Closed flamby closed 2 years ago
Thanks @flamby. Could you provide us with a setup and steps to reproduce as faithully as possible? We are currently studying options for mitigating this and other performance bottlenecks for v0.1.5.
Hi @ulupo
Sure. Here it is :
import numpy as np
import giotto.time_series as ts
s=np.random.rand(39000, 1)
embedder = ts.TakensEmbedding(parameters_type='search', dimension=4,
time_delay=5, n_jobs=-1)
embedder.fit(s)
On a 12 cores server, I see memory usage up to 65GB.
Using n_jobs=1
fix the issue, and I must confess that the duration is not an order of magnitude lower.
n_jobs=2
requires around 16GB of RAM.
I opened the issue mainly because it took me 2 or 3 freeze of my laptop OS before figuring out it was an oom issue (macOS catalina) running on a MBP w/ 16GB RAM. So others might experienced it.

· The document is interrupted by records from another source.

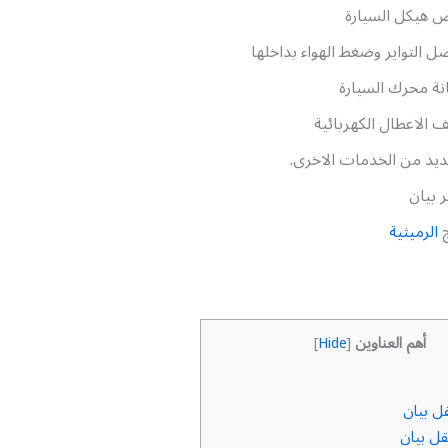
 هيكل السيارة
 التواير وضغط الهواء بداخلها
ة محرك السيارة
الاعطال الكهربائية
ديد من الخدمات الاخرى.
 بيان
ج
الرميثية
أهم العناوين
]
Hide
[
ل بيان
ل بيان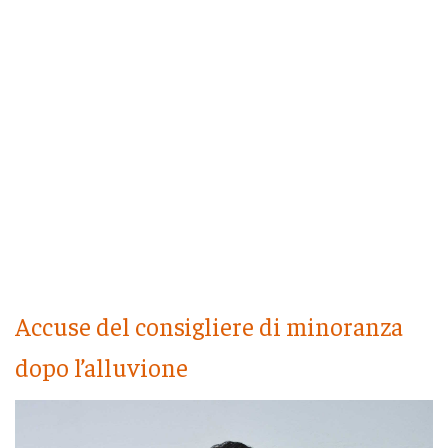
Accuse del consigliere di minoranza
dopo l’alluvione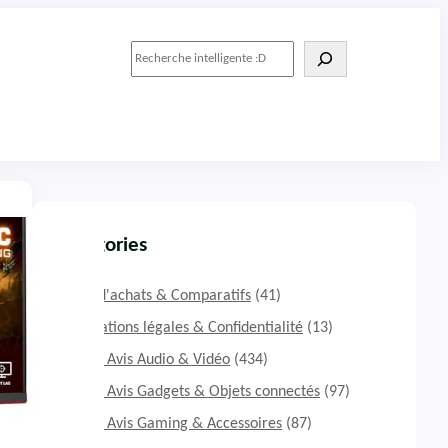
R
e
c
h
e
r
c
h
e
r
Catégories
Guide d'achats & Comparatifs
(41)
Informations légales & Confidentialité
(13)
Tests & Avis Audio & Vidéo
(434)
Tests & Avis Gadgets & Objets connectés
(97)
Tests & Avis Gaming & Accessoires
(87)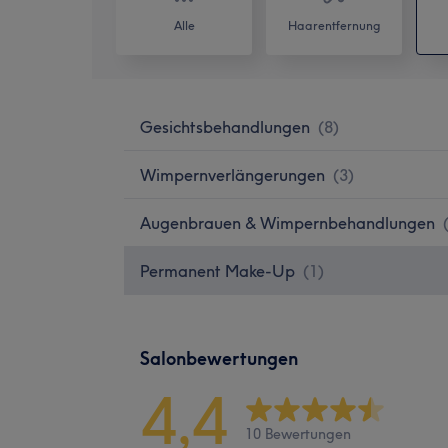
Alle
Haarentfernung
Gesichtsbehandlungen
(
8
)
Wimpernverlängerungen
(
3
)
Augenbrauen & Wimpernbehandlungen
Permanent Make-Up
(
1
)
Salonbewertungen
4,4
10 Bewertungen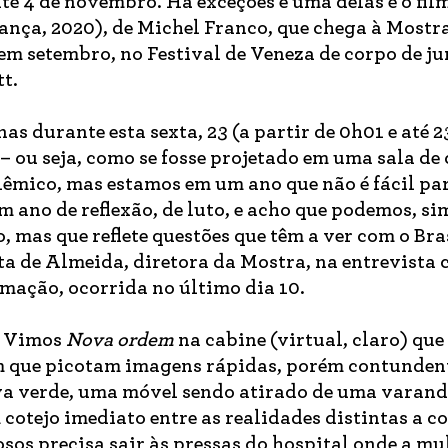
até 4 de novembro. Há exceções e uma delas é o fil
nça, 2020), de Michel Franco, que chega à Mostr
em setembro, no Festival de Veneza de corpo de j
t.
as durante esta sexta, 23 (a partir de 0h01 e até 2
– ou seja, como se fosse projetado em uma sala de
lêmico, mas estamos em um ano que não é fácil par
 ano de reflexão, de luto, e acho que podemos, si
, mas que reflete questões que têm a ver com o Bra
a de Almeida, diretora da Mostra, na entrevista 
mação, ocorrida no último dia 10.
e. Vimos
Nova ordem
na cabine (virtual, claro) que
 que picotam imagens rápidas, porém contunden
 verde, uma móvel sendo atirado de uma varand
otejo imediato entre as realidades distintas a co
sos precisa sair às pressas do hospital onde a mu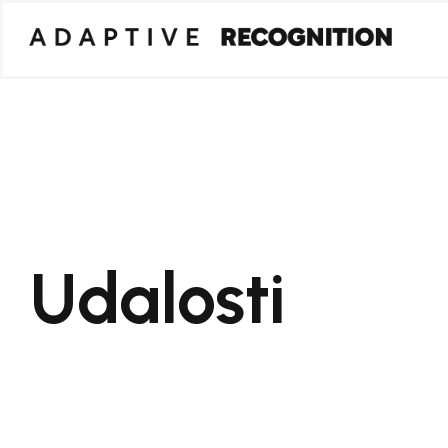
Udalosti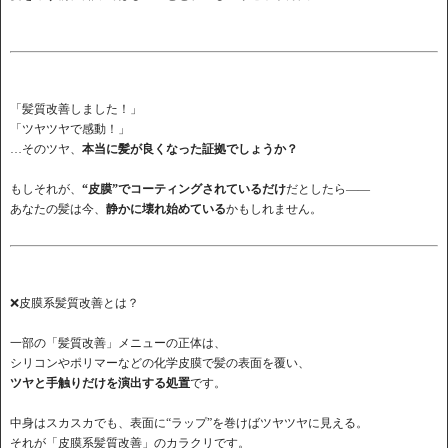
「髪質改善しました！」
「ツヤツヤで感動！」
…そのツヤ、
本当に髪が良くなった証拠でしょうか？
もしそれが、
“皮膜”でコーティングされているだけ
だとしたら――
あなたの髪は今、
静かに壊れ始めている
かもしれません。
❌皮膜系髪質改善とは？
一部の「髪質改善」メニューの正体は、
シリコンやポリマーなどの化学皮膜で髪の表面を覆い、
ツヤと手触りだけを演出する処置
です。
中身はスカスカでも、表面に“ラップ”を巻けばツヤツヤに見える。
それが「皮膜系髪質改善」のカラクリです。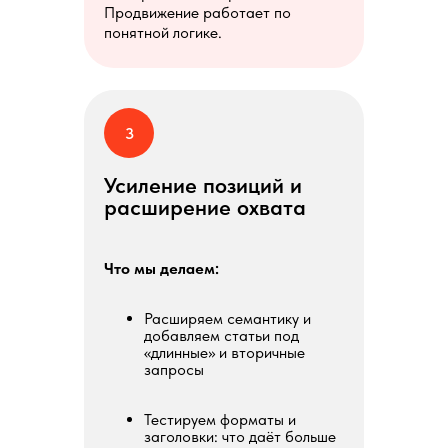
Продвижение работает по
понятной логике.
3
Усиление позиций и
расширение охвата
Что мы делаем:
Расширяем семантику и
добавляем статьи под
«длинные» и вторичные
запросы
Тестируем форматы и
заголовки: что даёт больше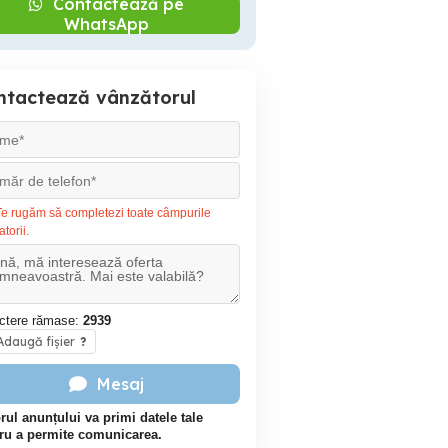
Contactează pe
WhatsApp
ntactează vânzătorul
e rugăm să completezi toate câmpurile
atorii.
ctere rămase:
2939
daugă fișier
?
Mesaj
rul anunțului va primi datele tale
ru a permite comunicarea.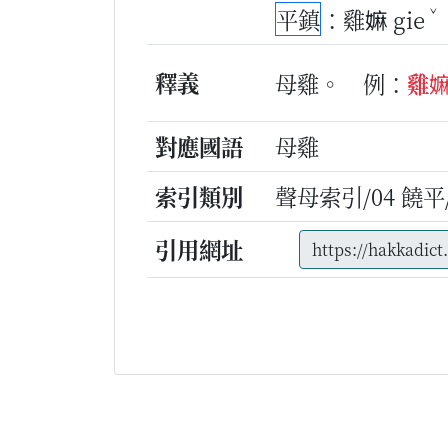
ˇ
平鎮
：雞嫲 gie
釋義
母雞。
例：
雞
對應國語
母雞
索引類別
聲母索引/04 饒平/g
引用網址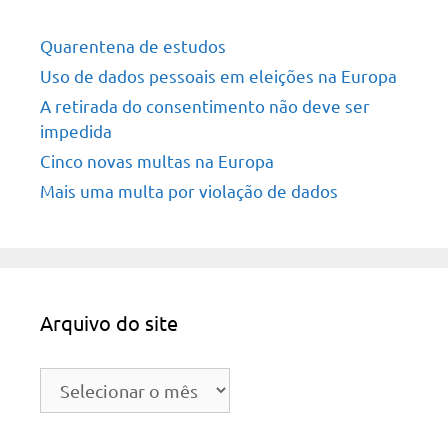
Quarentena de estudos
Uso de dados pessoais em eleições na Europa
A retirada do consentimento não deve ser
impedida
Cinco novas multas na Europa
Mais uma multa por violação de dados
Arquivo do site
Arquivo
do
site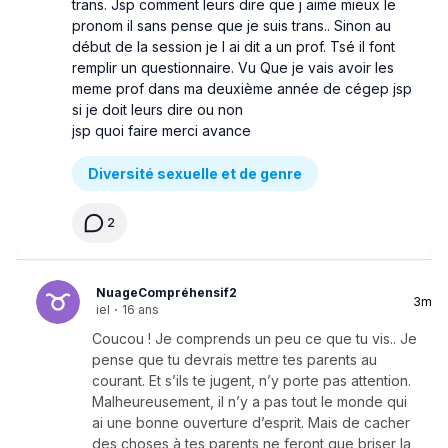
trans. Jsp comment leurs dire que j aime mieux le
pronom il sans pense que je suis trans.. Sinon au
début de la session je l ai dit a un prof. Tsé il font
remplir un questionnaire. Vu Que je vais avoir les
meme prof dans ma deuxième année de cégep jsp
si je doit leurs dire ou non
jsp quoi faire merci avance
Diversité sexuelle et de genre
2
NuageCompréhensif2
3m
iel
·
16 ans
Coucou ! Je comprends un peu ce que tu vis.. Je
pense que tu devrais mettre tes parents au
courant. Et s’ils te jugent, n’y porte pas attention.
Malheureusement, il n’y a pas tout le monde qui
ai une bonne ouverture d’esprit. Mais de cacher
des choses à tes parents ne feront que briser la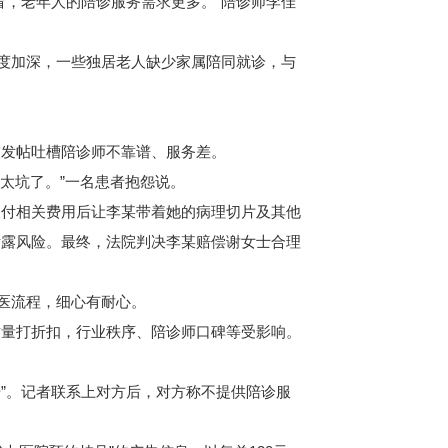
，老年人的陪诊服务需求更多。”陪诊师李佳
度加深，一些独居老人缺少家属陪同就诊，与
发帖吐槽陪诊师不靠谱、服务差。
太坑了。”一名患者抱怨说。
付相关费用后让李某带着她的病理切片及其他
泄露风险。最终，法院判决李某赔偿谢女士合理
医流程，细心有耐心。
量打折扣，行业秩序、陪诊师口碑等受影响。
”。记者联系上对方后，对方称不提供陪诊服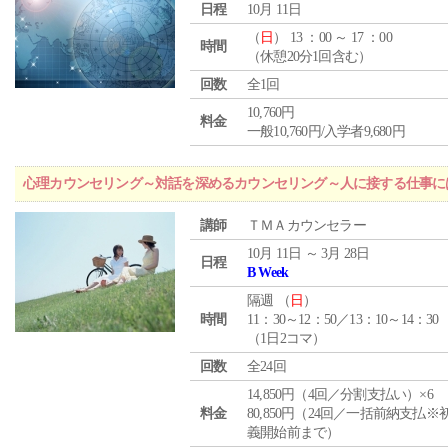
日程
10月 11日
（
日
） 13 ：00 ～ 17 ：00
時間
（休憩20分1回含む）
回数
全1回
10,760円
料金
一般10,760円/入学者9,680円
心理カウンセリング～対話を深めるカウンセリング～人に接する仕事には
講師
ＴＭＡカウンセラー
10月 11日 ～ 3月 28日
日程
B Week
隔週 （
日
）
時間
11：30～12：50／13：10～14：30
（1日2コマ）
回数
全24回
14,850円（4回／分割支払い）×6
料金
80,850円（24回／一括前納支払※
義開始前まで）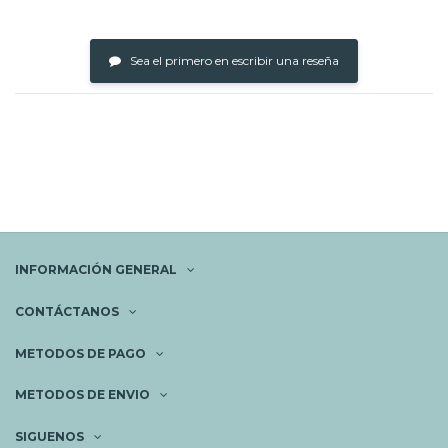
Sea el primero en escribir una reseña
INFORMACIÓN GENERAL
CONTÁCTANOS
METODOS DE PAGO
METODOS DE ENVIO
SIGUENOS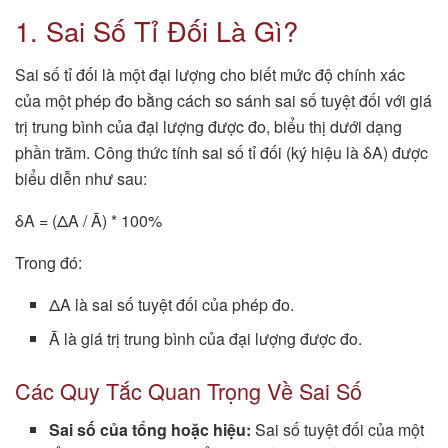
1. Sai Số Tỉ Đối Là Gì?
Sai số tỉ đối là một đại lượng cho biết mức độ chính xác
của một phép đo bằng cách so sánh sai số tuyệt đối với giá
trị trung bình của đại lượng được đo, biểu thị dưới dạng
phần trăm. Công thức tính sai số tỉ đối (ký hiệu là δA) được
biểu diễn như sau:
δA = (ΔA / Ā) * 100%
Trong đó:
ΔA là sai số tuyệt đối của phép đo.
Ā là giá trị trung bình của đại lượng được đo.
Các Quy Tắc Quan Trọng Về Sai Số
Sai số của tổng hoặc hiệu:
Sai số tuyệt đối của một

So be careful to not run that snippet above on your desktop/laptop ;-) if you don't have around 64GB of RAM.
I would suggest until it's fixed or mitigated (default to n_jobs=1
) that the notebooks and documentation be changed to avoid freezing your machine learning desktop/laptop ;-)
Closing as this has not been reported again by other users.
Hello,
I realized that TakensEmbedding memory needs with more than 10k rows is quite huge (up to 96GB of RAM in my case) if
n_jobs=-1
and one have lots of cores (10 cores in my case).Is there another way to mitigate this than
n_jobs=1
for instance, or plan to do so? For instance with batching with dask.Thanks and keep the good work!